▶ WORK ORDER: In the listing below, find the line containing "okolo Milana Potockého" and the line containing "na tom, že je". Repeat exactly those two lines and every line between them.

▶ TASK MATERIAL:
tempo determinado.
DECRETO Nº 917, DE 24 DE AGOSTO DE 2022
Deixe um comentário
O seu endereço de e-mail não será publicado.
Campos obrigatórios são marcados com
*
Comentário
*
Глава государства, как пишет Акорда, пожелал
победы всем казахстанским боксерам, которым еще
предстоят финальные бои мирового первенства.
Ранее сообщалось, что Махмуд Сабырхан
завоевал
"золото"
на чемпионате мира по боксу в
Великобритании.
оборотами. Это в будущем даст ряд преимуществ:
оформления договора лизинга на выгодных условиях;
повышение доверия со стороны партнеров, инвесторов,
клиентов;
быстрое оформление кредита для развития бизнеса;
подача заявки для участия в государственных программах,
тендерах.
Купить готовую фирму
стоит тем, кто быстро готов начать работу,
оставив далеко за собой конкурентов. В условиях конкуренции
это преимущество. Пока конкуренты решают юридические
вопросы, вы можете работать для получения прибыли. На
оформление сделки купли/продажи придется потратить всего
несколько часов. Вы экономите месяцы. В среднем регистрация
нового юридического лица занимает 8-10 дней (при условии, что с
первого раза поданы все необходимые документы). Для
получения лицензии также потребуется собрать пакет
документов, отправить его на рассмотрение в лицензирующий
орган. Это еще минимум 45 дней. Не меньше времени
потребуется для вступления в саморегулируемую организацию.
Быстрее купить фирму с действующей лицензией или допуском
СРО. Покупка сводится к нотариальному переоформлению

* * *

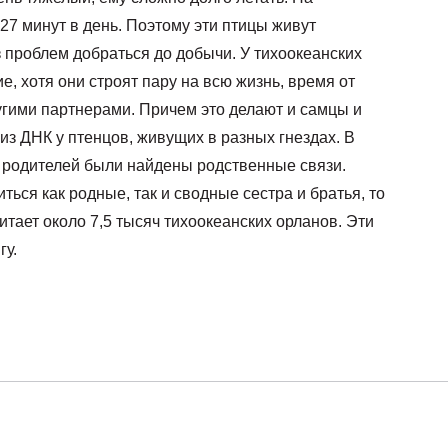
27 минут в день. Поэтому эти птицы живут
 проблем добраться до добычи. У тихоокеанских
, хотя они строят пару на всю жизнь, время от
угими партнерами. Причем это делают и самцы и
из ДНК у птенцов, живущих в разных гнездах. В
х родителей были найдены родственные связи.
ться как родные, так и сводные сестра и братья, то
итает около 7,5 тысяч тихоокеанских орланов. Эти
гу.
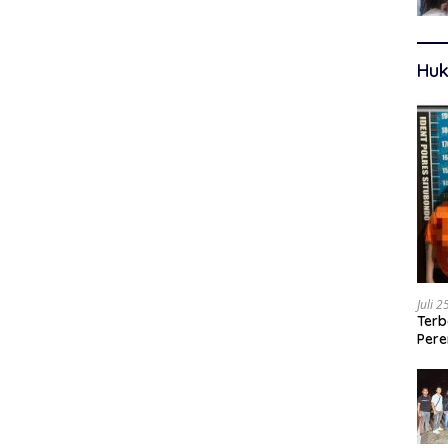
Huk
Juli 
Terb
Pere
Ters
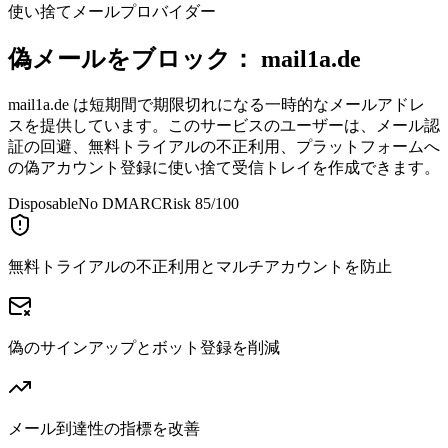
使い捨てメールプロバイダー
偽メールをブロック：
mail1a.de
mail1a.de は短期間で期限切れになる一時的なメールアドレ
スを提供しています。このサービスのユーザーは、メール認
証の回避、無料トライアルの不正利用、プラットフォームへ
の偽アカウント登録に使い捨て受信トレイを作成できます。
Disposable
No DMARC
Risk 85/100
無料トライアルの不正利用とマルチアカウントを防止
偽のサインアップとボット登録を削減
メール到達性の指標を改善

...

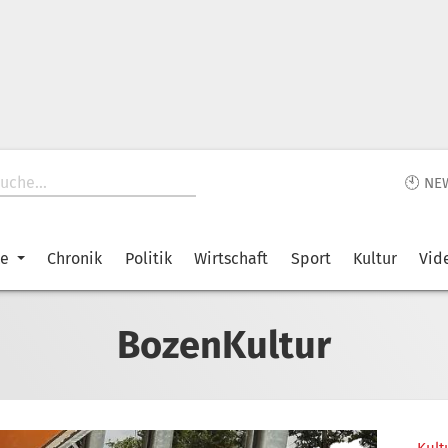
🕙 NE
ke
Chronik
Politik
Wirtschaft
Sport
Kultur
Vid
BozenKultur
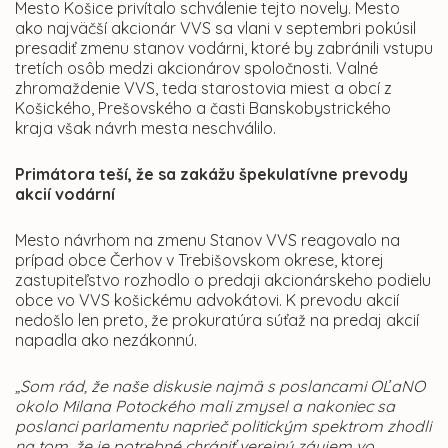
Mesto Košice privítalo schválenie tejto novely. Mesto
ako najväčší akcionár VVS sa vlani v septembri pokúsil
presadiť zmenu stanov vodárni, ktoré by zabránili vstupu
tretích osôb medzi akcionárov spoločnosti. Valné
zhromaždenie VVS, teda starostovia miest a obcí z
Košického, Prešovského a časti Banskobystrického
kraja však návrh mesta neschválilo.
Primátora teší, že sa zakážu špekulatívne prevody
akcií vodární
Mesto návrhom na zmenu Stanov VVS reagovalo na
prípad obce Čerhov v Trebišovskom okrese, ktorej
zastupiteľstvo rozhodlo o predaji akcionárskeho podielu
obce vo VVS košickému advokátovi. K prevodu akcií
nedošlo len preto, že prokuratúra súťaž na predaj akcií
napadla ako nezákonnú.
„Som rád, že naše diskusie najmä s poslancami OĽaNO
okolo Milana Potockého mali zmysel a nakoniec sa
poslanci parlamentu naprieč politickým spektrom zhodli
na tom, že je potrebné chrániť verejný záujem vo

▶ ANSWER TO THIS EXERCISE:
okolo Milana Potockého mali zmysel a nakoniec sa
poslanci parlamentu naprieč politickým spektrom zhodli
na tom, že je potrebné chrániť verejný záujem vo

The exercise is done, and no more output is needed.